● Task brief
Render the data as a Markdown table with the columns Row and Line. Start at the first line of the data, stop after the line containing "Below the format", skip blank lines, number rows from 1, and leave the pictures out.
____ Records to use
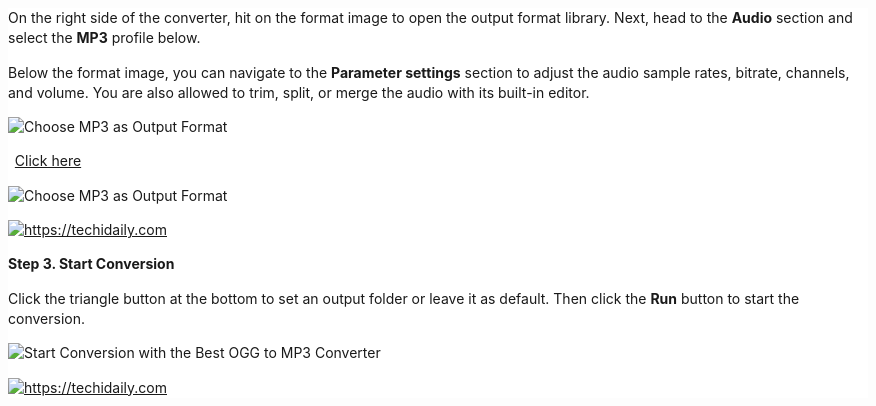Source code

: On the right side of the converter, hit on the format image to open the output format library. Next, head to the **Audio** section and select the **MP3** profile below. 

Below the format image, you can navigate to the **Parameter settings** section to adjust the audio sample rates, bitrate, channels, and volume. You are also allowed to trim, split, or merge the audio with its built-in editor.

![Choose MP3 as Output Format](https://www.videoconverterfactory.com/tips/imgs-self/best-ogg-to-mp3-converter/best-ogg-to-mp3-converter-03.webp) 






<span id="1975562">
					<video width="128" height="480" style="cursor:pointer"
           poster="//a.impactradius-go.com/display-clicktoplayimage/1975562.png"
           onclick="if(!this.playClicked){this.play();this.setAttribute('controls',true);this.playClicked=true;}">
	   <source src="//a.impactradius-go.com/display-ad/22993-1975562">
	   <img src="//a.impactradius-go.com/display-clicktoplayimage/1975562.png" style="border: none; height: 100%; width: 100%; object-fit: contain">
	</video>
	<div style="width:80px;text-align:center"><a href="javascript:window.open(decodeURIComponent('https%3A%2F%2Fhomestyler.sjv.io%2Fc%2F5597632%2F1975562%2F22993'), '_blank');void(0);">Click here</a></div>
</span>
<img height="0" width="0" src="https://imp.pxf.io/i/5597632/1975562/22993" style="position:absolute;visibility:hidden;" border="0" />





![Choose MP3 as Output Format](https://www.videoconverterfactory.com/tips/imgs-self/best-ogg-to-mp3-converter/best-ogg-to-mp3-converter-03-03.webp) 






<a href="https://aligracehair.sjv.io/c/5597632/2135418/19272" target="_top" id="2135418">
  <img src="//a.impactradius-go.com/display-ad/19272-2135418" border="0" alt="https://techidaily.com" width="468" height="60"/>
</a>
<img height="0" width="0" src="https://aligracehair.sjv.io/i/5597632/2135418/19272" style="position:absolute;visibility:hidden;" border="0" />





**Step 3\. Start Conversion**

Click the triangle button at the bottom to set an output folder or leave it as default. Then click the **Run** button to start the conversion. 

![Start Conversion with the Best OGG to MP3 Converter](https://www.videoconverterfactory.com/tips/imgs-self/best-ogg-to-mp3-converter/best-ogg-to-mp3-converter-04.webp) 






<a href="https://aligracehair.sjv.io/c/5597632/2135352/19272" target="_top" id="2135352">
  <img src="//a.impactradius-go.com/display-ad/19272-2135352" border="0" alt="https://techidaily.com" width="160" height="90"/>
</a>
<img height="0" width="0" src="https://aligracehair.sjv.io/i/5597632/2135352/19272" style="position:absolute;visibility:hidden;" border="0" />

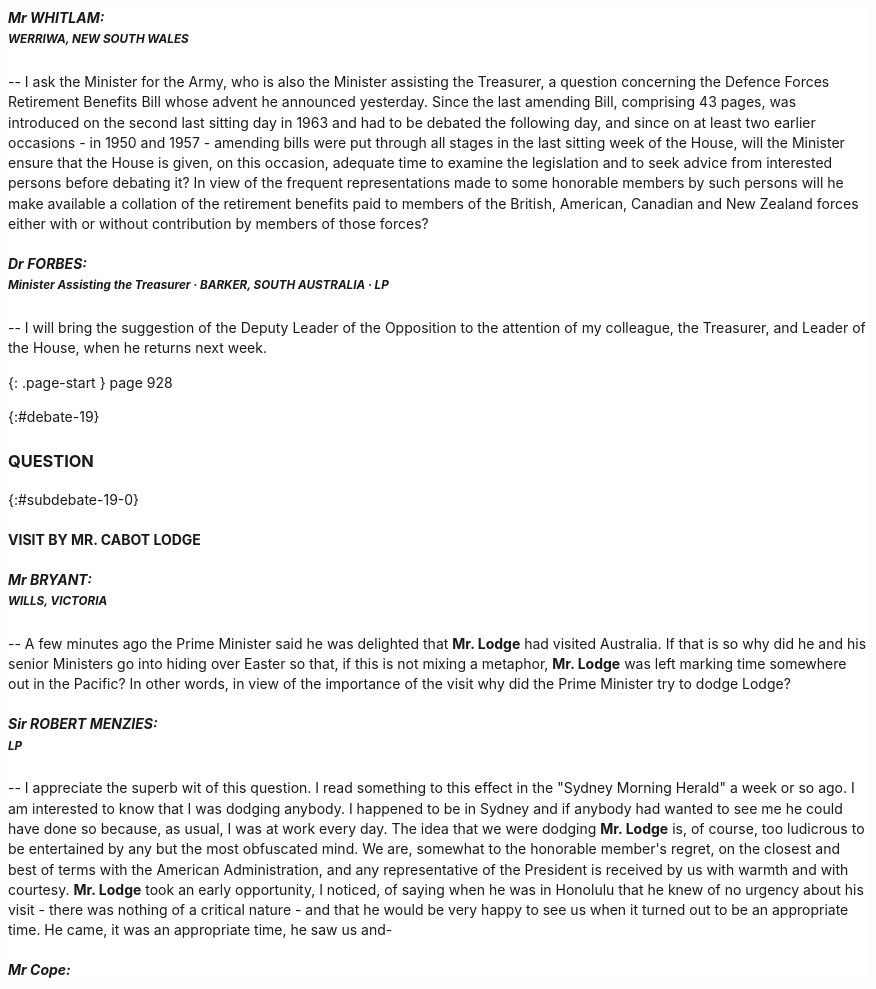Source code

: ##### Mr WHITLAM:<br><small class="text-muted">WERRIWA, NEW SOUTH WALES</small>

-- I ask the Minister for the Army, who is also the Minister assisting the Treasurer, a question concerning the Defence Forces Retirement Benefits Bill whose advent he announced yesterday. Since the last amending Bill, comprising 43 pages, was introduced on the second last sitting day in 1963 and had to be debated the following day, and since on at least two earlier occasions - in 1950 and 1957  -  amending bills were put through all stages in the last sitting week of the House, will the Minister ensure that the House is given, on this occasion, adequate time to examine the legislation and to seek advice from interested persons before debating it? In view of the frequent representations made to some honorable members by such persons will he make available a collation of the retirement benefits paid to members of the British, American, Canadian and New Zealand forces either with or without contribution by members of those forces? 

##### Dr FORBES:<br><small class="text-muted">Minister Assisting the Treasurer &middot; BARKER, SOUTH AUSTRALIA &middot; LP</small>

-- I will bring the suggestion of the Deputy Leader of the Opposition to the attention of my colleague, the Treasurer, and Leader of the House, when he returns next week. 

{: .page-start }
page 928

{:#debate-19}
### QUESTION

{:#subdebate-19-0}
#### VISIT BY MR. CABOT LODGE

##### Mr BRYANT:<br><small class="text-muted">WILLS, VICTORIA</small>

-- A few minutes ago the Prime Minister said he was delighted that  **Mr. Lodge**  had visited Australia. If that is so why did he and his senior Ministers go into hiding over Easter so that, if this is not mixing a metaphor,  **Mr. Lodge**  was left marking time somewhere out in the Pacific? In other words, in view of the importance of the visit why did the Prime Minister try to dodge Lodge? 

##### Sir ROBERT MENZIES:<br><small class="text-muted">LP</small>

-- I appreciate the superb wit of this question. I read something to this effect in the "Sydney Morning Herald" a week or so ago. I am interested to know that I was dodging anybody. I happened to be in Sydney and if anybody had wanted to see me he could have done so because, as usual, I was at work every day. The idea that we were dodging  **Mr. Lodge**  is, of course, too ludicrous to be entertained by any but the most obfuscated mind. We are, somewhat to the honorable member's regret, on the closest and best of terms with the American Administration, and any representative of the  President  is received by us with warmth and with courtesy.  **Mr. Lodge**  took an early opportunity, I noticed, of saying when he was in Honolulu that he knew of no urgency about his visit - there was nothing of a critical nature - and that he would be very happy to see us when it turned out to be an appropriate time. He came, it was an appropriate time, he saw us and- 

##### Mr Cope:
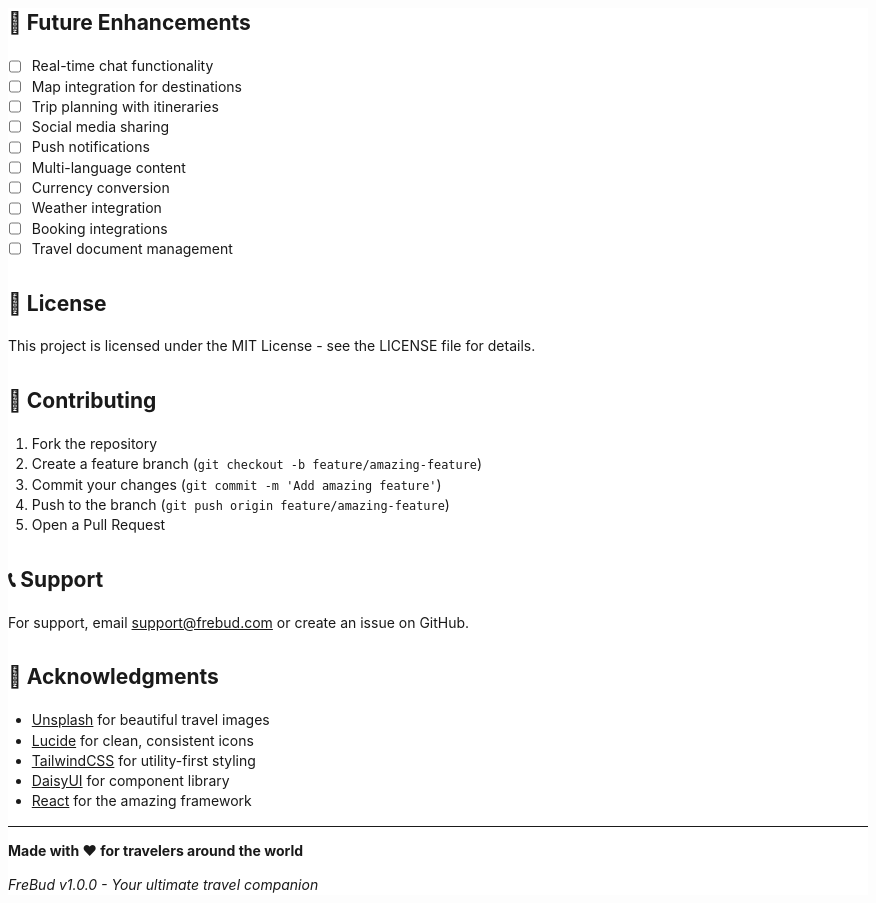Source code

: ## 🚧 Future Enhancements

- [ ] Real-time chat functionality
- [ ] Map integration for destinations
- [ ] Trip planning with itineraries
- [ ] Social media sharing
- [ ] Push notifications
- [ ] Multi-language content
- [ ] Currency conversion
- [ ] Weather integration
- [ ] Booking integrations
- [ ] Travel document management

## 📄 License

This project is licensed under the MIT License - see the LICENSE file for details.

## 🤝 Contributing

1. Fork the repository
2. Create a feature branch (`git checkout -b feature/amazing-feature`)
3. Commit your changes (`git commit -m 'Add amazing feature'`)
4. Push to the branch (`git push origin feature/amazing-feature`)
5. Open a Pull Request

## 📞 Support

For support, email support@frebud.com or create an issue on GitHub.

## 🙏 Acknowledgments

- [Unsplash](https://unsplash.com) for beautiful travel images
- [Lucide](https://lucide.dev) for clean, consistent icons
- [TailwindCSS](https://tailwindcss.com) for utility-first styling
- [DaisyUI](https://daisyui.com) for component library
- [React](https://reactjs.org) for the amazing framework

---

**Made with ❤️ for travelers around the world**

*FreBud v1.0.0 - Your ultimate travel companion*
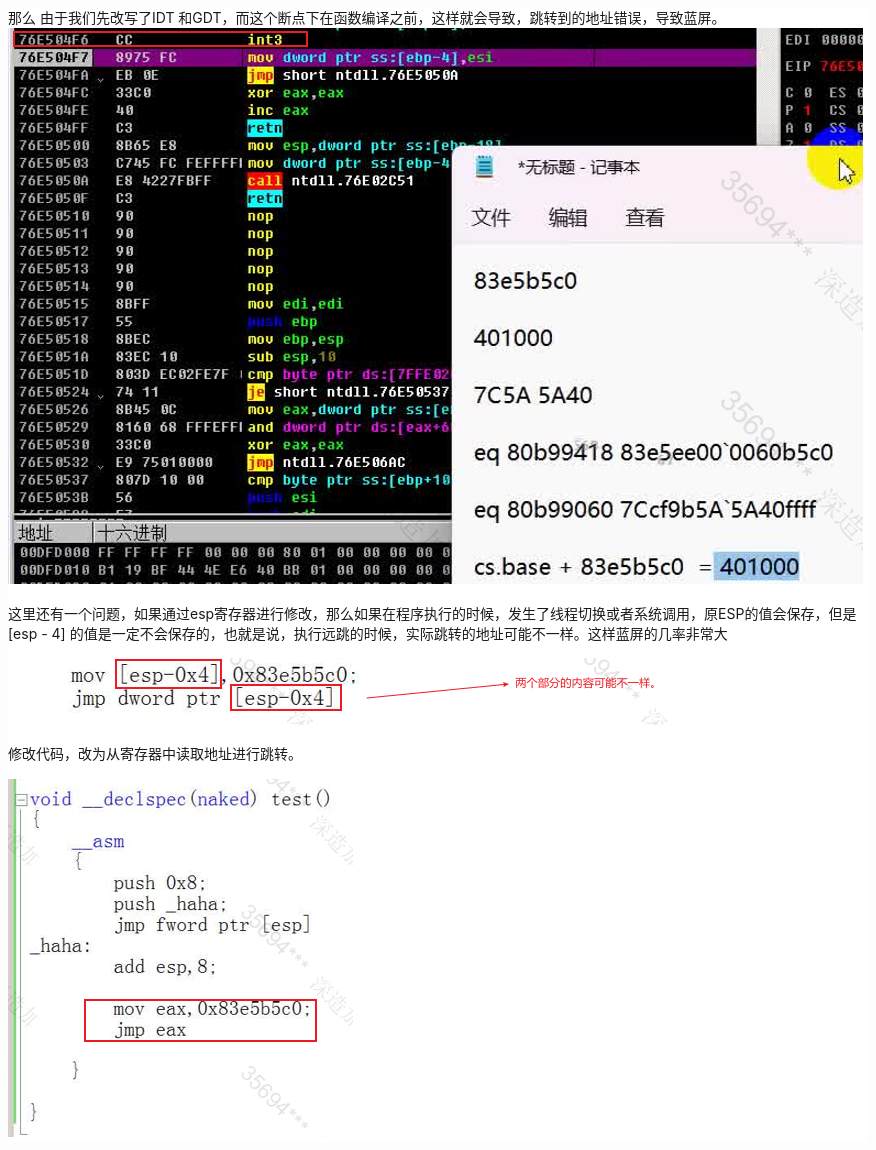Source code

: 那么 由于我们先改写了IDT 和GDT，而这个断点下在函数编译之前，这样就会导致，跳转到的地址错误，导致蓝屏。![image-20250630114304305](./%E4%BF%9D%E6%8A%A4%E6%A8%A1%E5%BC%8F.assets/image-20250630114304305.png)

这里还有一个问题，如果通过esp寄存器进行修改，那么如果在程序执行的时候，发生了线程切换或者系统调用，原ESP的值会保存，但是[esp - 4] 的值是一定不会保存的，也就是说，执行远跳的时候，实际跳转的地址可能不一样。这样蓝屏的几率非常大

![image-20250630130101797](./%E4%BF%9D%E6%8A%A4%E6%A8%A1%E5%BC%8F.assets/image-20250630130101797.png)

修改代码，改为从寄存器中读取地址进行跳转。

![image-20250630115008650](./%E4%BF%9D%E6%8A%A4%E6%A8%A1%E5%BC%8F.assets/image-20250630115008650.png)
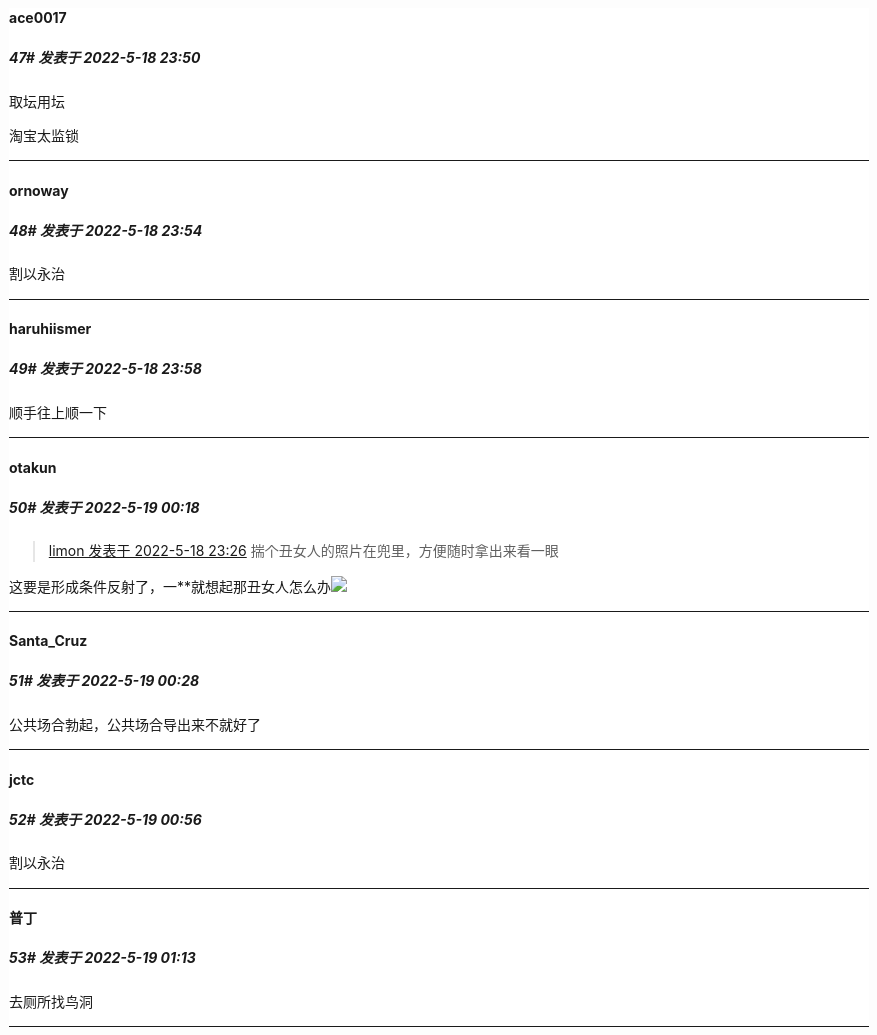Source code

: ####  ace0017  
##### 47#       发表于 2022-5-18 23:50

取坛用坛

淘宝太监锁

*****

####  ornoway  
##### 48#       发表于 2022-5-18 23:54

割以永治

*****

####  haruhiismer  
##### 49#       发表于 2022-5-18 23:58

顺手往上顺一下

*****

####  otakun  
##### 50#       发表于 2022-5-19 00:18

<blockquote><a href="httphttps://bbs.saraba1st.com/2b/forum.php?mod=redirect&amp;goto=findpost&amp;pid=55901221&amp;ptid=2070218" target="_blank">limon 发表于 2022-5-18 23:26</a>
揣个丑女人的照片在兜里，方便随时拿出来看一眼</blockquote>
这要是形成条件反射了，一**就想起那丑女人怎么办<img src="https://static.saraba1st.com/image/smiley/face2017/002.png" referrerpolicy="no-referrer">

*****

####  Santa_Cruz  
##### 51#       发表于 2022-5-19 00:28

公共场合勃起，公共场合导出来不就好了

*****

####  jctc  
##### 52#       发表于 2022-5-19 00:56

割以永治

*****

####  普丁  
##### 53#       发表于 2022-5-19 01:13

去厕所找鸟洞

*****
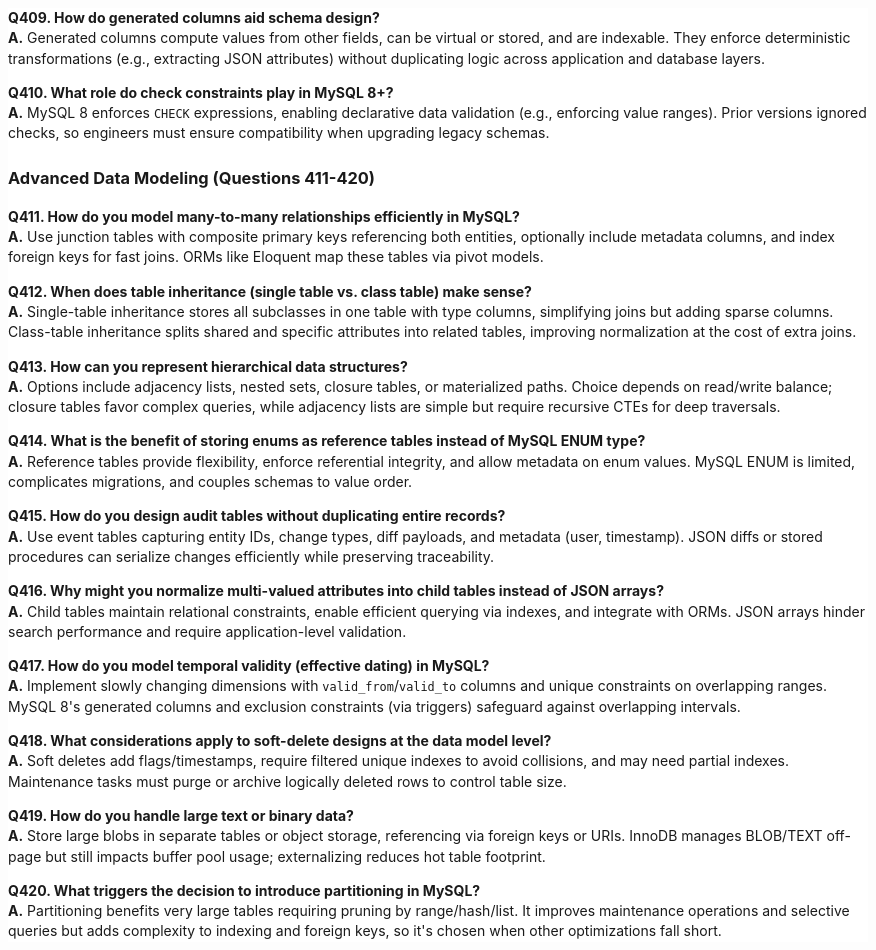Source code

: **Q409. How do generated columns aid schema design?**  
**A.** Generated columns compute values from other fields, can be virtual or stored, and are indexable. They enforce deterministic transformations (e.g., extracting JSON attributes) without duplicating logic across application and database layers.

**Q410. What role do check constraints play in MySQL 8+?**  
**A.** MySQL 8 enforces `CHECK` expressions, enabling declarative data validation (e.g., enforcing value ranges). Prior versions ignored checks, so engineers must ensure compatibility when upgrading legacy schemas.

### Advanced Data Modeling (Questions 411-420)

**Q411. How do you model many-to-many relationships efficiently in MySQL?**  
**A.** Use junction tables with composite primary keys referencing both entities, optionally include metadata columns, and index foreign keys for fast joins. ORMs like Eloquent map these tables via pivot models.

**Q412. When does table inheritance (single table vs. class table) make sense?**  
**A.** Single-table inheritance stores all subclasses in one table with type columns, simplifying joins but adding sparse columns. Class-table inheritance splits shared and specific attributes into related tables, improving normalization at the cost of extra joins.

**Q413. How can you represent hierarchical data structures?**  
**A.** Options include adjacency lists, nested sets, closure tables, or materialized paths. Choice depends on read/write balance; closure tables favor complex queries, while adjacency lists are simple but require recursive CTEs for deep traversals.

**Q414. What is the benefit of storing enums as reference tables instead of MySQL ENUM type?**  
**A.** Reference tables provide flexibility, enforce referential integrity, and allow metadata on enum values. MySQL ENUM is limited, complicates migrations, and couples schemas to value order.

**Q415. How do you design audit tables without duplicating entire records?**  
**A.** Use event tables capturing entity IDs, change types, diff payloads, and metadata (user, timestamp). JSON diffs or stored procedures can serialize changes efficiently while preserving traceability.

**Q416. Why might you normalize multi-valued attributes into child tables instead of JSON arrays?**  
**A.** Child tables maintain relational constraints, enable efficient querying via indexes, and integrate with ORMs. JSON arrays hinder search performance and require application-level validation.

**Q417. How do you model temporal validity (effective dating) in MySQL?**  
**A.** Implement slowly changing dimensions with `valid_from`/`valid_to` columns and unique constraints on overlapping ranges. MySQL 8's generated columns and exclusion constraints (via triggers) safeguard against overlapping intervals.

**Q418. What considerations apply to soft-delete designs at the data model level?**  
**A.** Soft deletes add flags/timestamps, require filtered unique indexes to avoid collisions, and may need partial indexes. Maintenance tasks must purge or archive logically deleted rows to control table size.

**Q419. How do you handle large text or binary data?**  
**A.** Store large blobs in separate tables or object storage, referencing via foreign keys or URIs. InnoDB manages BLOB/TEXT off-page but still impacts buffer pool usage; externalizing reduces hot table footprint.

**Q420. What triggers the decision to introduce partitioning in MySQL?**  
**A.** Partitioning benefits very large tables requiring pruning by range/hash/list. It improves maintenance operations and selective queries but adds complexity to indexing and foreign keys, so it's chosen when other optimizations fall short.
________
● Solution to the exercise
| Row | Line |
|---|---|
| 1 | Source code |
| 2 | : On the right side of the converter, hit on the format image to open the output format library. Next, head to the **Audio** section and select the **MP3** profile below.  |
| 3 | Below the format image, you can navigate to the **Parameter settings** section to adjust the audio sample rates, bitrate, channels, and volume. You are also allowed to trim, split, or merge the audio with its built-in editor. |